» WHAT IS EXPECTED: Answer with one figure only, the number of lines below in which "Голень" occurs.

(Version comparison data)
##########

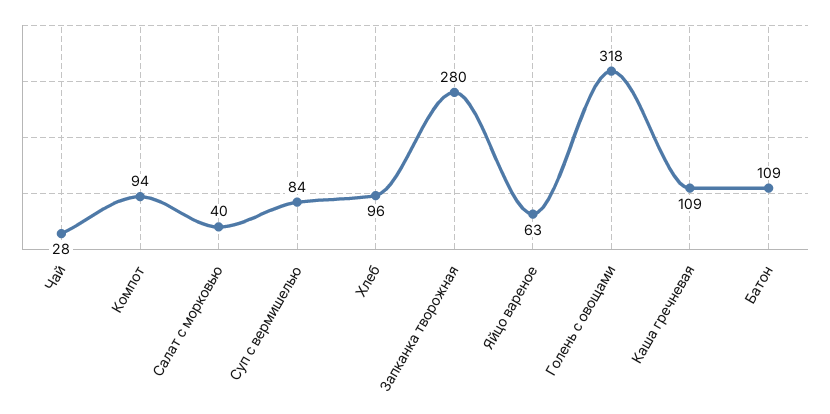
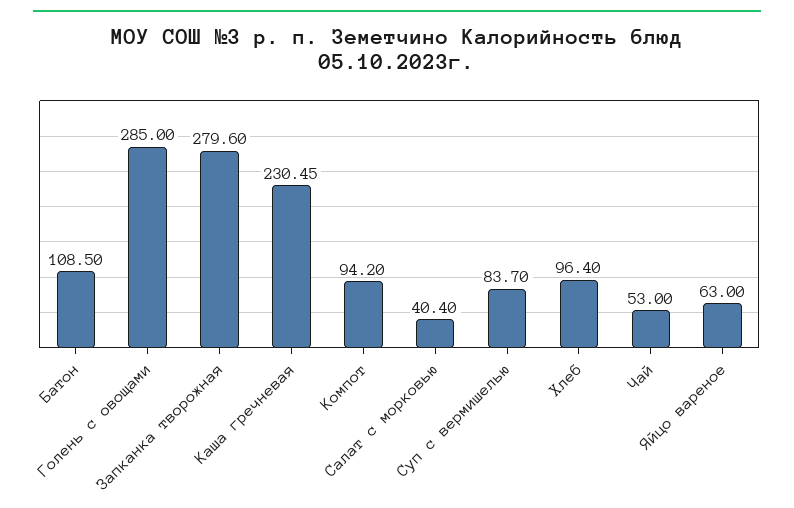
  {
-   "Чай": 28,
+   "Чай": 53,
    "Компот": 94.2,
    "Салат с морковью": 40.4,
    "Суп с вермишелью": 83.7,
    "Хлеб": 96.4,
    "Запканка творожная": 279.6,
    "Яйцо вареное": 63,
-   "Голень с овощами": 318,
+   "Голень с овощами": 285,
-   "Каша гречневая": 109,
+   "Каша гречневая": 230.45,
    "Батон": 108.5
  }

##########

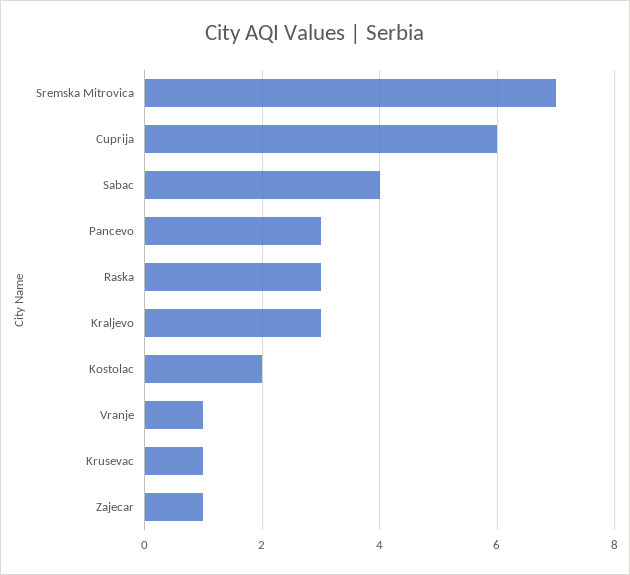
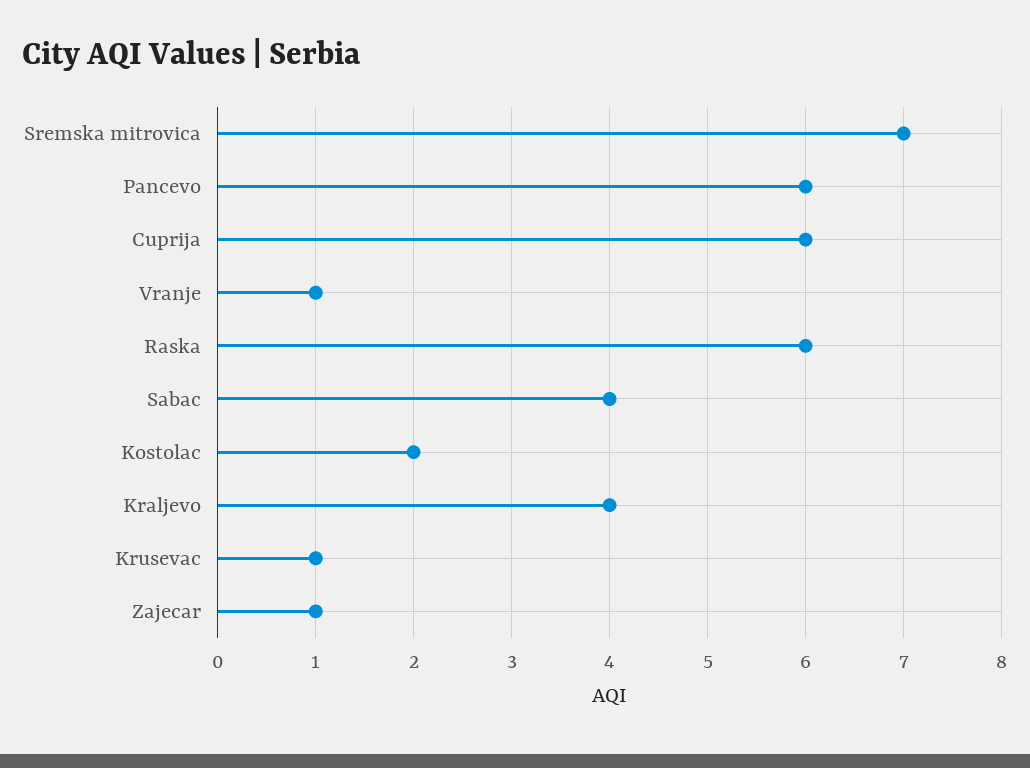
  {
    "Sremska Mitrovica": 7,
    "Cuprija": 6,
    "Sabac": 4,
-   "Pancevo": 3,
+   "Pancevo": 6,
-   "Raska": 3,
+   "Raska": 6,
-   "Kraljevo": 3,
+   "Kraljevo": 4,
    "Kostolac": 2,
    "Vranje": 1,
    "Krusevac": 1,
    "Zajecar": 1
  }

##########

» RESULT OF THIS EXERCISE: 2